ところで私のブログも少し真面目すぎるかなと感じています。もう少し、ユーモアや冗句もあってもいいかなという反省もあります。「哲学のユーモア」か「ユーモアの哲学」も気にかけて行こうと思うのですが、どうしても地が出てしまうようです。

hishikaiさんにコメント頂いたのですが、今回の記事で、戦後半世紀以上も、この日本国を支えてきた「平和」憲法の核心を根本的に批判しているはずですのに、ほとんど何の反響もないのも少しは寂しく残念な気がします。無名で平凡な一市井人のつぶやきには、誰も真剣に耳を傾けないのでしょう。

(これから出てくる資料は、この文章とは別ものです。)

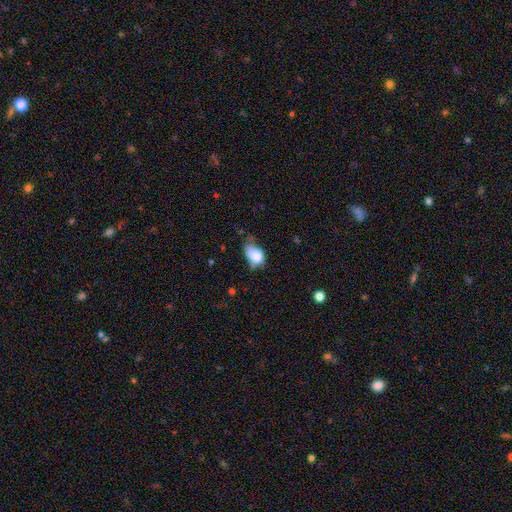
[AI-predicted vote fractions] smooth 82%, featured or disk 10%, star or artifact 8%. Down the decision tree: how rounded — in between (76%); merging — minor disturbance (44%).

無視を決め込んでいるか、問題提起にも意識が掘り起こされるということもないのでしょう。本当は「平和」憲法を養護する憲法学者たちの意見を聴きたいのですが、皆さん、政府の審議委員などのお偉方できっとお忙しいのでしょう。非哲学的な国民のことですから、このあたりが妥当だろうと思っています。

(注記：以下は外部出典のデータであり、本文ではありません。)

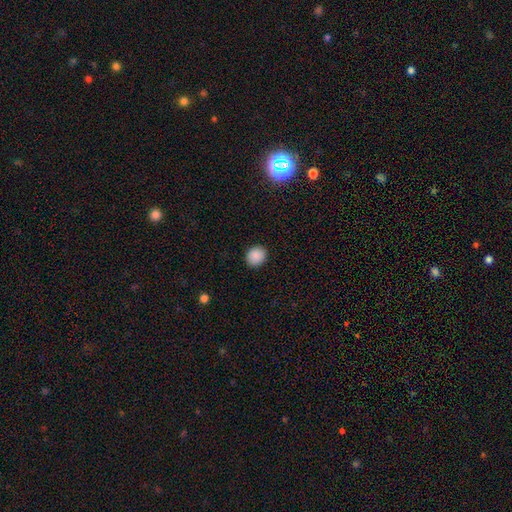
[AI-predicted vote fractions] A smooth galaxy with no disk features (89%) that is round (73%). Merging: none (90%).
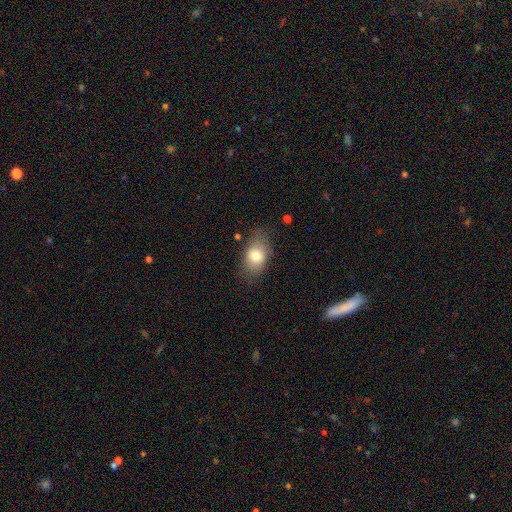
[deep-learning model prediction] smooth_or_featured: smooth (p=0.78) [alt: featured or disk p=0.14]
how_rounded: in between (p=0.83) [alt: round p=0.16]
merging: none (p=0.73) [alt: minor disturbance p=0.19]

hishikaiさんはコメントで「本文では「非哲学的な日本国民」を平和主義者を自認する人々に絞って用いているように読めます」とありますが、そんなことはありません。

哲学における国民性の資質と能力に――それは、宗教などに規定される面も大きいと思うのですが、私は希望は持ってはいませんから。どんな国民にも得手不得手はあるから仕方はありません。ただ、国民と国家の哲学が深まらないかぎり、国家や国民に本当の「品格」は生まれて来るはずはないとは思いますが。

また、hishikaiさんは「これからの我国では左右両翼の対立に代えて、真に対立軸とすべきは、この哲学的思考の有無でなければならない」ともおっしゃられていますが、この認識をもう少し具体的に進めて言えば、この「哲学的思考の有無」は「ヘーゲル哲学に対して自分はどういうスタンスを取るか」、あるいは、とくに国家論で言えば、「ヘーゲルの「法の哲学」に対して自分はどのような立場を取るか」、ということになるだろうと思います。

しかし、残念ながら国立大学の憲法学者たちですらこの教養の前提がなく、したがってそうした問題意識すら生まれてこないのが現状であるようです。そうして、こうした憲法学者が、日本国民に憲法を「教授」しているのです。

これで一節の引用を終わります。